**Exercise aim:** Please print exactly the lines running from the one that contains "thumb tip: (486, 257)" to the end of the data, with both lines included.

Dataset entries
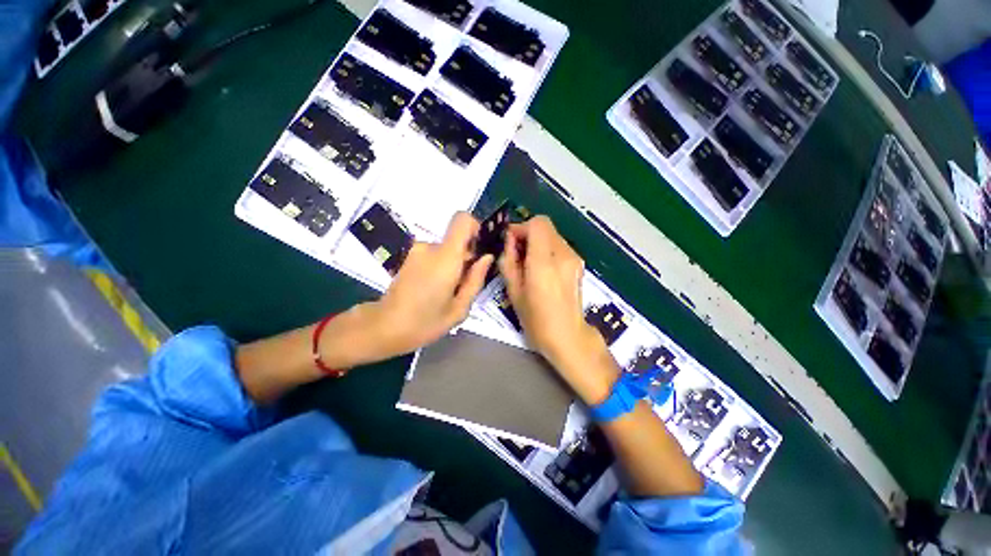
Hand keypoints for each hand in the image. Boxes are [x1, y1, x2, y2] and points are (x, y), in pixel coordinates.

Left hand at [332, 212, 492, 366]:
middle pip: (456, 239)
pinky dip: (440, 267)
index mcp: (445, 258)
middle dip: (466, 257)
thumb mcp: (460, 308)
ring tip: (447, 291)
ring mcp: (416, 251)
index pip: (461, 220)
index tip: (478, 249)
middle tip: (463, 284)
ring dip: (452, 265)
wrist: (384, 328)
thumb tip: (486, 257)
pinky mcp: (409, 258)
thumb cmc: (425, 323)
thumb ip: (476, 279)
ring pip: (446, 250)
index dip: (474, 227)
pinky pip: (434, 255)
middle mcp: (429, 247)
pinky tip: (435, 289)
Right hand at [498, 216, 617, 403]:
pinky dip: (547, 249)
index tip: (511, 241)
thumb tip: (509, 241)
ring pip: (553, 235)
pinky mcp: (579, 264)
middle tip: (516, 252)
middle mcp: (563, 255)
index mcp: (544, 263)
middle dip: (528, 233)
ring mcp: (574, 258)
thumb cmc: (536, 320)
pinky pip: (559, 246)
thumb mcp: (513, 292)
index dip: (522, 227)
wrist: (568, 337)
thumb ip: (509, 261)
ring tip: (528, 262)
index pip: (538, 224)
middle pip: (545, 226)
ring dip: (537, 241)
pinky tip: (541, 268)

**Written answer:**
thumb tip: (486, 257)
pinky mcp: (409, 258)
thumb cmc: (425, 323)
thumb ip: (476, 279)
ring pip: (446, 250)
index dip: (474, 227)
pinky pip: (434, 255)
middle mcp: (429, 247)
pinky tip: (435, 289)
Right hand at [498, 216, 617, 403]:
pinky dip: (547, 249)
index tip: (511, 241)
thumb tip: (509, 241)
ring pip: (553, 235)
pinky mcp: (579, 264)
middle tip: (516, 252)
middle mcp: (563, 255)
index mcp: (544, 263)
middle dip: (528, 233)
ring mcp: (574, 258)
thumb cmc: (536, 320)
pinky pip: (559, 246)
thumb mcp: (513, 292)
index dip: (522, 227)
wrist: (568, 337)
thumb ip: (509, 261)
ring tip: (528, 262)
index pip: (538, 224)
middle pip: (545, 226)
ring dip: (537, 241)
pinky tip: (541, 268)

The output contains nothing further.